3rd verse: He's a farmer like his father. His 18 yo brother died in the war (the "best"). He swears he and his family can't be "raised up" from defeat.

This song literally strips all the bullshit away from discussions about the Civil War and deals directly with the crushing loss to the poor dirt farmers who got caught up in the terrible flood of history. It also very intelligently describes the duality of the end of the war. Exultant victory bells and joyous songs in the North, funereal bells and grief in the South. Not one word in this song promulgates a harmful myth.

What part is racist? Because he's southern? This makes no sense. Tens of thousands of racist Northern whites volunteered to destroy the Confederacy even though freeing slaves was the last thing on their minds. They fought to preserve the Union, and ending slavery wasn't an official war aim until early 1863, almost two years in. In the same way, tens of thousands of poor white farmers fought for the Confederacy to defend their home states from what they perceived to be an invasion.
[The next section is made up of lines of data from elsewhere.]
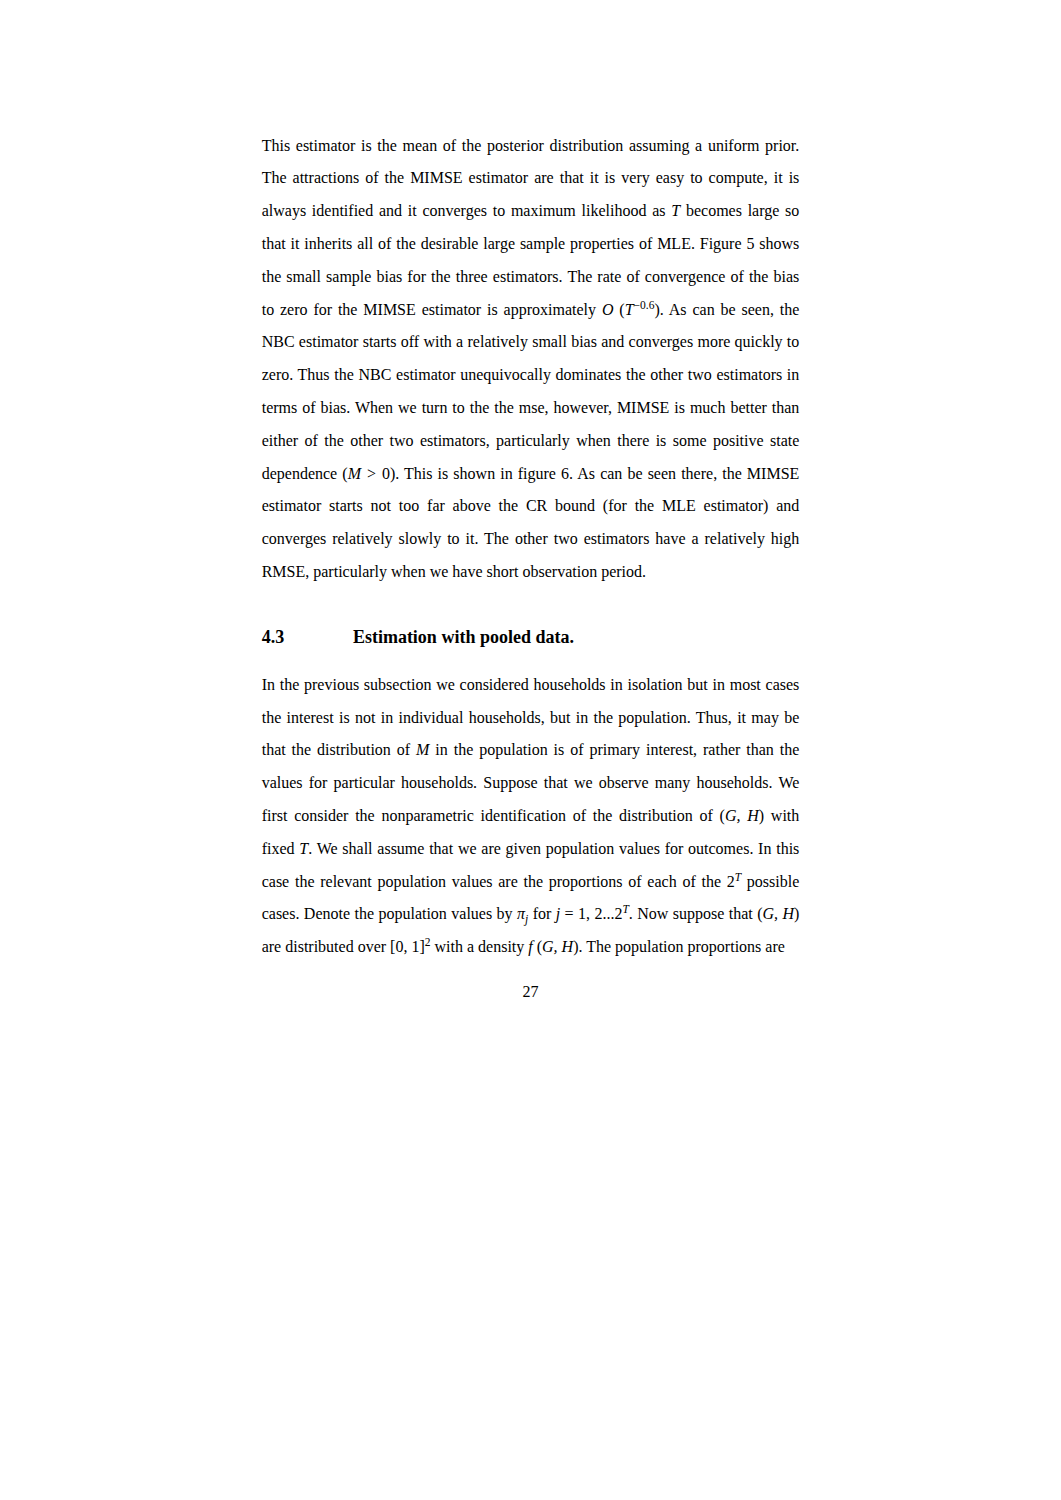This estimator is the mean of the posterior distribution assuming a uniform prior. The attractions of the MIMSE estimator are that it is very easy to compute, it is always identified and it converges to maximum likelihood as T becomes large so that it inherits all of the desirable large sample properties of MLE. Figure 5 shows the small sample bias for the three estimators. The rate of convergence of the bias to zero for the MIMSE estimator is approximately O (T−0.6). As can be seen, the NBC estimator starts off with a relatively small bias and converges more quickly to zero. Thus the NBC estimator unequivocally dominates the other two estimators in terms of bias. When we turn to the the mse, however, MIMSE is much better than either of the other two estimators, particularly when there is some positive state dependence (M > 0). This is shown in figure 6. As can be seen there, the MIMSE estimator starts not too far above the CR bound (for the MLE estimator) and converges relatively slowly to it. The other two estimators have a relatively high RMSE, particularly when we have short observation period.
4.3 Estimation with pooled data.
In the previous subsection we considered households in isolation but in most cases the interest is not in individual households, but in the population. Thus, it may be that the distribution of M in the population is of primary interest, rather than the values for particular households. Suppose that we observe many households. We first consider the nonparametric identification of the distribution of (G, H) with fixed T. We shall assume that we are given population values for outcomes. In this case the relevant population values are the proportions of each of the 2T possible cases. Denote the population values by πj for j = 1, 2...2T. Now suppose that (G, H) are distributed over [0, 1]2 with a density f (G, H). The population proportions are
27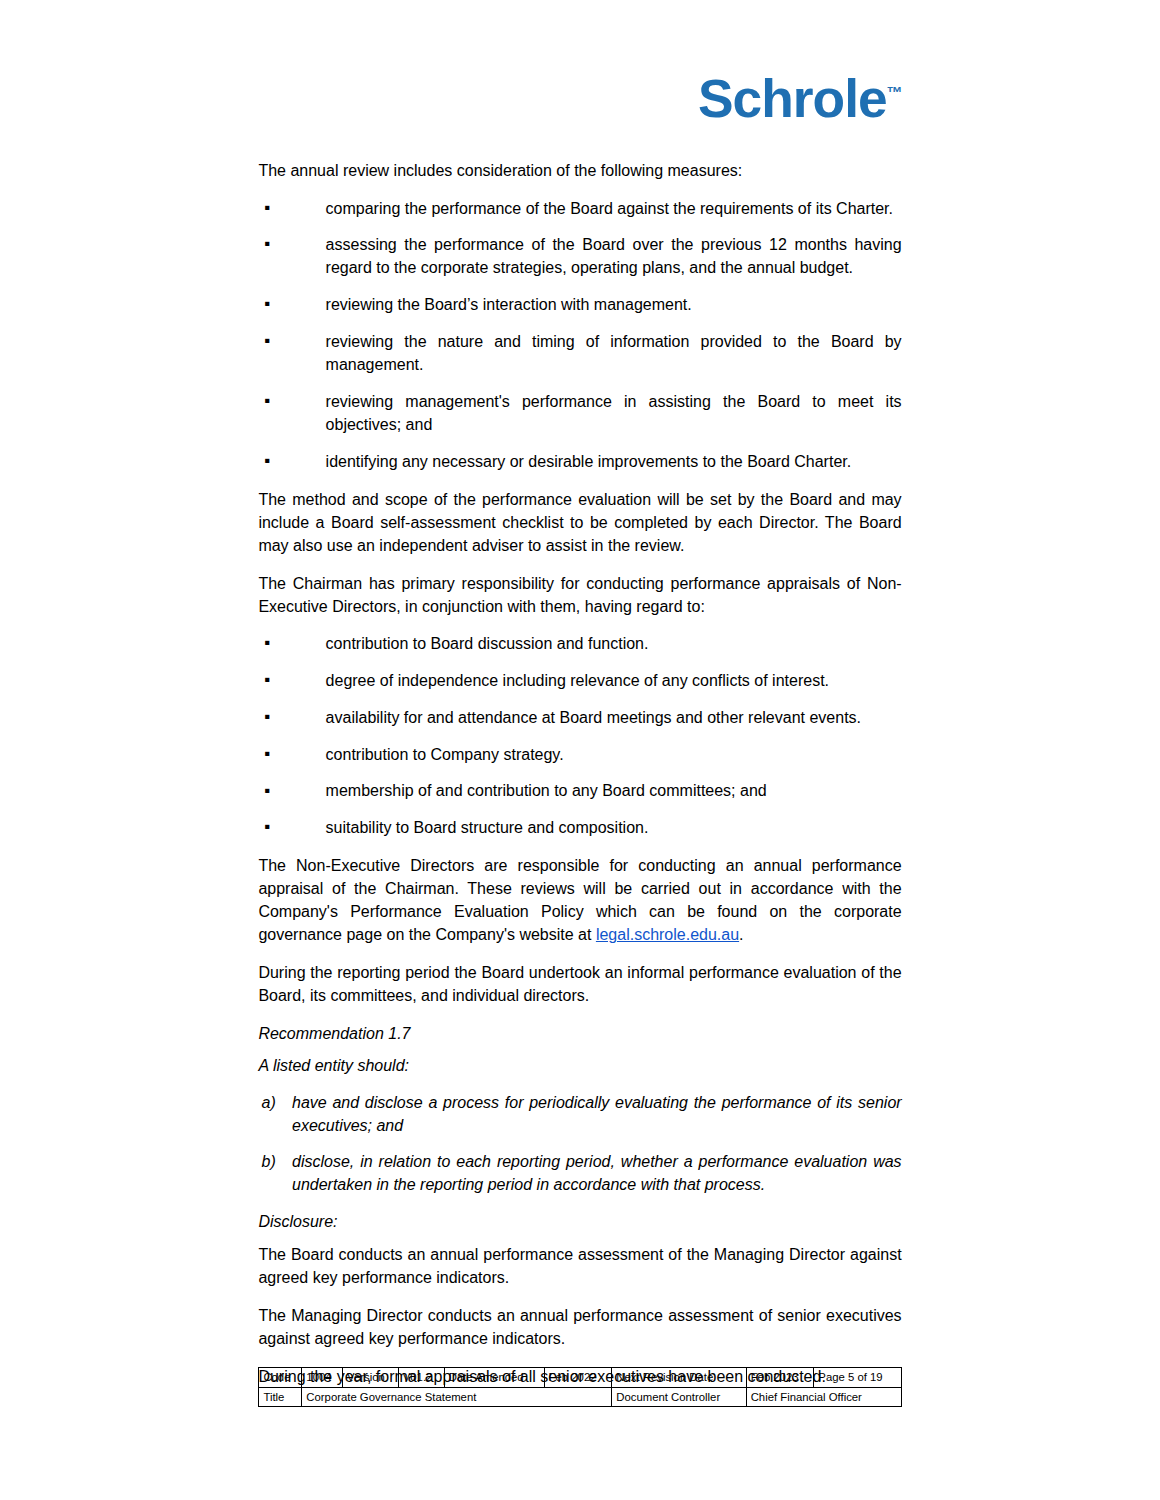Schrole™
The annual review includes consideration of the following measures:
comparing the performance of the Board against the requirements of its Charter.
assessing the performance of the Board over the previous 12 months having regard to the corporate strategies, operating plans, and the annual budget.
reviewing the Board’s interaction with management.
reviewing the nature and timing of information provided to the Board by management.
reviewing management's performance in assisting the Board to meet its objectives; and
identifying any necessary or desirable improvements to the Board Charter.
The method and scope of the performance evaluation will be set by the Board and may include a Board self-assessment checklist to be completed by each Director. The Board may also use an independent adviser to assist in the review.
The Chairman has primary responsibility for conducting performance appraisals of Non-Executive Directors, in conjunction with them, having regard to:
contribution to Board discussion and function.
degree of independence including relevance of any conflicts of interest.
availability for and attendance at Board meetings and other relevant events.
contribution to Company strategy.
membership of and contribution to any Board committees; and
suitability to Board structure and composition.
The Non-Executive Directors are responsible for conducting an annual performance appraisal of the Chairman. These reviews will be carried out in accordance with the Company's Performance Evaluation Policy which can be found on the corporate governance page on the Company's website at legal.schrole.edu.au.
During the reporting period the Board undertook an informal performance evaluation of the Board, its committees, and individual directors.
Recommendation 1.7
A listed entity should:
have and disclose a process for periodically evaluating the performance of its senior executives; and
disclose, in relation to each reporting period, whether a performance evaluation was undertaken in the reporting period in accordance with that process.
Disclosure:
The Board conducts an annual performance assessment of the Managing Director against agreed key performance indicators.
The Managing Director conducts an annual performance assessment of senior executives against agreed key performance indicators.
During the year, formal appraisals of all senior executives have been conducted.
| Code | 1004 | Version | V01.2 | Date Amended | Feb 2022 | Next Revision Date | Feb 2023 | Page 5 of 19 |
| Title | Corporate Governance Statement | Document Controller | Chief Financial Officer |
The re-write by Early James is laughable. It's entirely about him and his racist father. Was VC "depraved and powered to enslave"? Did VC not "understand" his father? No to both. Early James' father was, however, so James distorts the song to place himself in VC's shoes for dramatic effect. Great. As long as he was violating history and art, why didn't James re-write the whole song while he was at it? I can help.

Master Caine is my name
and I whip my slaves with bark wood
I take the women every night
'cause brown sugar tastes so good

Ironic, right? Let's see if Early gets invited to a Rolling Stones tribute.

Robertson has been telling that exact same story about the origins of the song for decades, as has Jon Taplin. The writer of the article is absolutely full of shit to say that quote shows a "distancing." What tripe.

Finally, "an elegy for the Lost Cause." Sorry, the writer similarly has no idea what the "Lost Cause" is, and VC is certainly not the embodiment of it.